Saturday, June 23, 2018

Two Solitudes


 "I couldn't see anybody, and I knew what the loneliness of the long-distance runner running across country felt like, realising that as far as I was concerned this feeling was the only honesty and realness there was in the world … no matter what anybody else tried to tell me."
Alan Sillitoe, The Loneliness of the Long Distance Runner

As the day warms, I am lacing up my shoes for a two-hour run.

In an alternate universe, a parallel me is starting to write a novel that has a theme of belonging. In both realities, I am aware that I am the only resident.

A writer is often an outlier, socially speaking; an observer and documenter rather than a participant. Even authors who excel at the social aspect of their job (and there is one) will admit that when they are sitting in front of a half-finished subplot wondering how they are ever going to get untangled from it, there isn’t much advantage to being a pleasant dinner companion or a social media maven.

I am a long distance runner who has never experienced loneliness. Last summer when I was slogging up a mountain in Iceland, up to my shins in slush with sleet whipping into my face, I didn’t look around for someone to share the experience with. It was mine – for better or worse – and I wanted it all to myself.

My memoir, Dr. Bartolo’s Umbrella, was aimed at a particular target audience and within the parameters I had set for myself it was more successful than I had ever dreamed it would be. These were the parameters: I wanted whoever read it to enjoy it. Word got back to me that many did.

But that is not why I wrote it. I wrote it because I loved the simple individuality of the process.

To me, the purest joy and greatest challenge was the writing itself: to write clearly but lyrically; to find new ways of saying things that have been said a million million times; to put thoughts in order logically but fantastically; to communicate symbolically and be believed viscerally.

To do this, I had to choose critically which advice I would accept from teachers, editors, and peers, because every word in my book is in held in place by my imagination and craft, not theirs. My Acknowledgements section is as a full and as heartfelt as any author’s, but ultimately I was the one who sat alone at my keyboard for years, conceiving, writing, revising. I do not write by committee.

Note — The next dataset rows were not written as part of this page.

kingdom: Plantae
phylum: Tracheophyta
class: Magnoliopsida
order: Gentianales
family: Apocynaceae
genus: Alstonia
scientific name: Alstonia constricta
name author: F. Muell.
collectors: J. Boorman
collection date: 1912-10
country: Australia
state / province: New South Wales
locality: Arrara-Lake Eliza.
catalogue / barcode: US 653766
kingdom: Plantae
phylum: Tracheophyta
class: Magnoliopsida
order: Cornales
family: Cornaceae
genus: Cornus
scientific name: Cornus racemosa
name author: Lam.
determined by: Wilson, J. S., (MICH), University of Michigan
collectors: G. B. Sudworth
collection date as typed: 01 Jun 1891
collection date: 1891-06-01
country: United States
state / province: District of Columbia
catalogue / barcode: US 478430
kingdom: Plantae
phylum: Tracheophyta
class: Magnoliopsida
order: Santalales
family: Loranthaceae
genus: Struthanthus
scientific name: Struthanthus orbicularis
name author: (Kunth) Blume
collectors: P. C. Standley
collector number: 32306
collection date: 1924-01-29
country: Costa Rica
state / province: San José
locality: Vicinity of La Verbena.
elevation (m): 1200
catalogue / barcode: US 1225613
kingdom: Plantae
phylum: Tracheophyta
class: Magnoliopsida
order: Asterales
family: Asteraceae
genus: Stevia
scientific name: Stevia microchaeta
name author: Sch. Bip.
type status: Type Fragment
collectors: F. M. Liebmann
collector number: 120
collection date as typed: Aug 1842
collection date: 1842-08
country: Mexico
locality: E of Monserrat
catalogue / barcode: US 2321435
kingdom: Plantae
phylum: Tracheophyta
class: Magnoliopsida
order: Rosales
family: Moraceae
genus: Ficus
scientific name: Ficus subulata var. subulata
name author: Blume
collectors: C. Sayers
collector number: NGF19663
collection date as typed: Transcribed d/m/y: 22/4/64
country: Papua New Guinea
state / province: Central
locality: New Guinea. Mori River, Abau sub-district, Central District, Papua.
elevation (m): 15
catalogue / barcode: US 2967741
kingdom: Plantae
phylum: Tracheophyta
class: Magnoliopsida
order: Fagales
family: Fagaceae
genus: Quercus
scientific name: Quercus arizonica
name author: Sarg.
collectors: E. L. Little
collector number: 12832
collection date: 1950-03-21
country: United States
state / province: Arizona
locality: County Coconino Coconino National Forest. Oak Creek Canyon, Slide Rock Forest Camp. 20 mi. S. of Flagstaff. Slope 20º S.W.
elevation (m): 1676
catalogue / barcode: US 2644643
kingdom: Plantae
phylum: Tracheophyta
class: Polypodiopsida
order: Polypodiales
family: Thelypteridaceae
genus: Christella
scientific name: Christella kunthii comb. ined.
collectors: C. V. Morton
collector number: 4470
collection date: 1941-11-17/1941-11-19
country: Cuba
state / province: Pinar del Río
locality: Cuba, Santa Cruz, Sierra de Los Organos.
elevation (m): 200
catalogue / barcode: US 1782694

(I have yet to experience the traditional author’s nightmare of having absolutely no one show up to one of my readings. This must be the literary manifestation of loneliness.)

Nor do I run as part of a team. Unless I decide to join the local Wednesday Afternoon Walking and Conversation Group – which I am not currently contemplating – a major characteristic of running for me is that it is a solitary, non-social activity.

So, if I cherish my solitude so much, why go into an organized running event at all? That’s a question I’ve asked myself increasingly in past years. For one thing, I like the challenge of an unfamiliar course planned and laid out by someone else; these always seem to be a bit less forgiving than the paths I choose for myself. But lately I’ve left behind races like Ironman and big-city marathons in favour of low-profile trail races – same great distances and support with much less noise.

For me, a running event is still an individual process that takes place in the company of several hundred others who are also locked in private negotiation with their own limitations and dreams. I am in company, but every step I take is mine alone.

I have always found purity – a “realness” as Sillitoe writes – in the fulfillment of a personal goal: in working to prepare for it; in stretching to achieve it; in doing what I told myself I was going to do. Pushing myself to go farther today than I did yesterday reminds me of the struggle to align words and thoughts. When I edit my writing I want the revision to be an improvement on what was on the page before; occasionally it is. Crossing a finish line is akin to the feeling of polishing a sentence that finally says exactly what you want it to – the certitude that there is no more work to be done.


Running and writing: two things that bring me joy.
Two things I do alone.

PS: This will be my penultimate post in Lyricycle. After ten years, I find that my focus and direction have moved beyond the scope of this blog. After all, there are only so many ways I can describe moving myself across the planet under my own power (a phrase I imagine I’ve used about a dozen times in the last decade). I am developing a new website, and I’ll leave a link to it on this page when it is operational.